Il cambiamento si riflette anche nella politica del Paese, il delicato equilibrio confessionale rimane appeso a un filo
BELFAST - Si smuove il delicato equilibrio confessionale fra comunità che in passato si sono sanguinosamente scontrate nell'Irlanda del Nord, la nazione più piccola del Regno Unito. Lo indica l'elaborazione di dati dell'ultimo censimento britannico, stando ai quali nel territorio nordirlandese coloro che si definiscono cattolici (comunità storicamente repubblicana, in maggioranza) hanno superato in percentuale coloro che si dichiarano protestanti: una novità nelle contee settentrionali, dove i protestanti (zoccolo duro del lealismo verso Londra) sono stati a lungo leggermente più numerosi.
In base a questa rilevazione i cattolici (dominanti nella confinante Repubblica d'Irlanda) sono ora il 42,3%, seppure in discesa; mentre i protestanti sono calati al 37,3. Il tutto nel quadro di una realtà più secolare in cui nessuno rappresenta in effetti la maggioranza assoluta, ma comunque con un ribaltamento di proporzioni rispetto al 2011, quando i protestanti censiti assommavano al 48% contro il 45% dei fedeli dichiarati della Chiesa di Roma.
Il cambiamento, già visibile alle ultime elezioni con il sorpasso del partito repubblicano-cattolico dello Sinn Fein su quello unionista protestante del Dup quale forza di maggioranza relativa al parlamento locale di Belfast, potrebbe in prospettiva alimentare nuove tensioni, sullo sfondo dei contrasti riaccesi anche dal dopo Brexit e dalle controversie sul protocollo per l'Irlanda del Nord.

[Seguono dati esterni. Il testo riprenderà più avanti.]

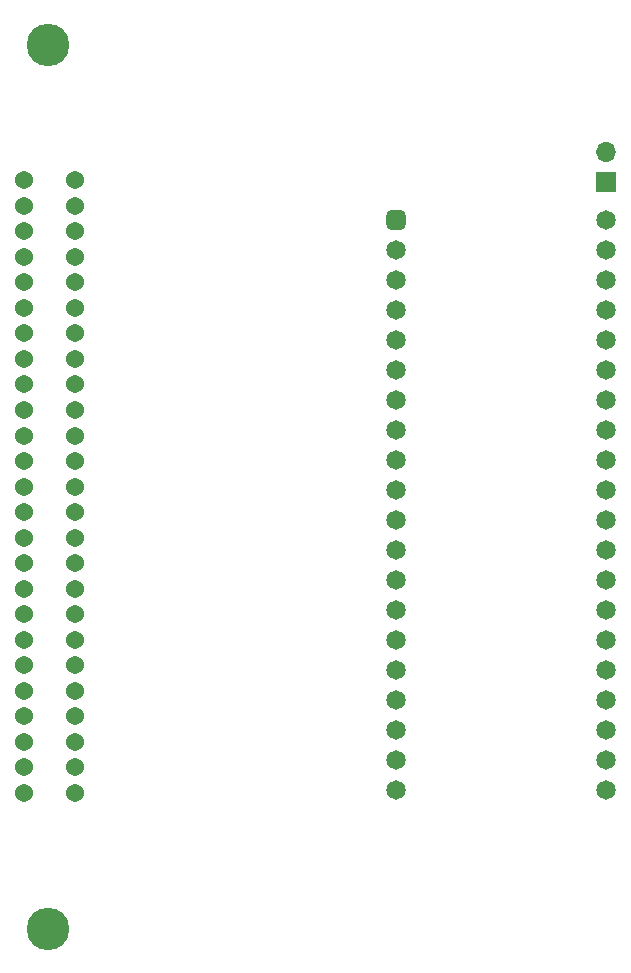
<source format=gbr>
%TF.GenerationSoftware,KiCad,Pcbnew,8.0.4-8.0.4-0~ubuntu22.04.1*%
%TF.CreationDate,2024-07-18T12:58:38-06:00*%
%TF.ProjectId,Centronics_50Pin,43656e74-726f-46e6-9963-735f35305069,1*%
%TF.SameCoordinates,Original*%
%TF.FileFunction,Soldermask,Bot*%
%TF.FilePolarity,Negative*%
%FSLAX46Y46*%
G04 Gerber Fmt 4.6, Leading zero omitted, Abs format (unit mm)*
G04 Created by KiCad (PCBNEW 8.0.4-8.0.4-0~ubuntu22.04.1) date 2024-07-18 12:58:38*
%MOMM*%
%LPD*%
G01*
G04 APERTURE LIST*
G04 Aperture macros list*
%AMRoundRect*
0 Rectangle with rounded corners*
0 $1 Rounding radius*
0 $2 $3 $4 $5 $6 $7 $8 $9 X,Y pos of 4 corners*
0 Add a 4 corners polygon primitive as box body*
4,1,4,$2,$3,$4,$5,$6,$7,$8,$9,$2,$3,0*
0 Add four circle primitives for the rounded corners*
1,1,$1+$1,$2,$3*
1,1,$1+$1,$4,$5*
1,1,$1+$1,$6,$7*
1,1,$1+$1,$8,$9*
0 Add four rect primitives between the rounded corners*
20,1,$1+$1,$2,$3,$4,$5,0*
20,1,$1+$1,$4,$5,$6,$7,0*
20,1,$1+$1,$6,$7,$8,$9,0*
20,1,$1+$1,$8,$9,$2,$3,0*%
G04 Aperture macros list end*
%ADD10RoundRect,0.412500X-0.412500X-0.412500X0.412500X-0.412500X0.412500X0.412500X-0.412500X0.412500X0*%
%ADD11C,1.650000*%
%ADD12R,1.700000X1.700000*%
%ADD13O,1.700000X1.700000*%
%ADD14C,3.600000*%
%ADD15C,1.540000*%
G04 APERTURE END LIST*
D10*
%TO.C,RP1*%
X128987200Y-78406000D03*
D11*
X128987200Y-80946000D03*
X128987200Y-83486000D03*
X128987200Y-86026000D03*
X128987200Y-88566000D03*
X128987200Y-91106000D03*
X128987200Y-93646000D03*
X128987200Y-96186000D03*
X128987200Y-98726000D03*
X128987200Y-101266000D03*
X128987200Y-103806000D03*
X128987200Y-106346000D03*
X128987200Y-108886000D03*
X128987200Y-111426000D03*
X128987200Y-113966000D03*
X128987200Y-116506000D03*
X128987200Y-119046000D03*
X128987200Y-121586000D03*
X128987200Y-124126000D03*
X128987200Y-126666000D03*
X146767200Y-126666000D03*
X146767200Y-124126000D03*
X146767200Y-121586000D03*
X146767200Y-119046000D03*
X146767200Y-116506000D03*
X146767200Y-113966000D03*
X146767200Y-111426000D03*
X146767200Y-108886000D03*
X146767200Y-106346000D03*
X146767200Y-103806000D03*
X146767200Y-101266000D03*
X146767200Y-98726000D03*
X146767200Y-96186000D03*
X146767200Y-93646000D03*
X146767200Y-91106000D03*
X146767200Y-88566000D03*
X146767200Y-86026000D03*
X146767200Y-83486000D03*
X146767200Y-80946000D03*
X146767200Y-78406000D03*
%TD*%
D12*
%TO.C,J2*%
X146756000Y-75132800D03*
D13*
X146756000Y-72592800D03*
%TD*%
D14*
%TO.C,U10*%
X99511800Y-138369400D03*
X99511800Y-63519400D03*
D15*
X101801800Y-75024400D03*
X101801800Y-77184400D03*
X101801800Y-79344400D03*
X101801800Y-81504400D03*
X101801800Y-83664400D03*
X101801800Y-85824400D03*
X101801800Y-87984400D03*
X101801800Y-90144400D03*
X101801800Y-92304400D03*
X101801800Y-94464400D03*
X101801800Y-96624400D03*
X101801800Y-98784400D03*
X101801800Y-100944400D03*
X101801800Y-103104400D03*
X101801800Y-105264400D03*
X101801800Y-107424400D03*
X101801800Y-109584400D03*
X101801800Y-111744400D03*
X101801800Y-113904400D03*
X101801800Y-116064400D03*
X101801800Y-118224400D03*
X101801800Y-120384400D03*
X101801800Y-122544400D03*
X101801800Y-124704400D03*
X101801800Y-126864400D03*
X97511800Y-75024400D03*
X97511800Y-77184400D03*
X97511800Y-79344400D03*
X97511800Y-81504400D03*
X97511800Y-83664400D03*
X97511800Y-85824400D03*
X97511800Y-87984400D03*
X97511800Y-90144400D03*
X97511800Y-92304400D03*
X97511800Y-94464400D03*
X97511800Y-96624400D03*
X97511800Y-98784400D03*
X97511800Y-100944400D03*
X97511800Y-103104400D03*
X97511800Y-105264400D03*
X97511800Y-107424400D03*
X97511800Y-109584400D03*
X97511800Y-111744400D03*
X97511800Y-113904400D03*
X97511800Y-116064400D03*
X97511800Y-118224400D03*
X97511800Y-120384400D03*
X97511800Y-122544400D03*
X97511800Y-124704400D03*
X97511800Y-126864400D03*
%TD*%
M02*

</source>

L'accordo di pace del Venerdì Santo del 1998, che mise fine al violento conflitto dei Troubles, prevede peraltro che un ipotetico referendum sulla riunificazione a Dublino possa essere invocato solo di fronte a indicazioni sul sostegno di una maggioranza qualificata della popolazione nordirlandese: quantificabile quindi sulla carta ben oltre il 50% del totale.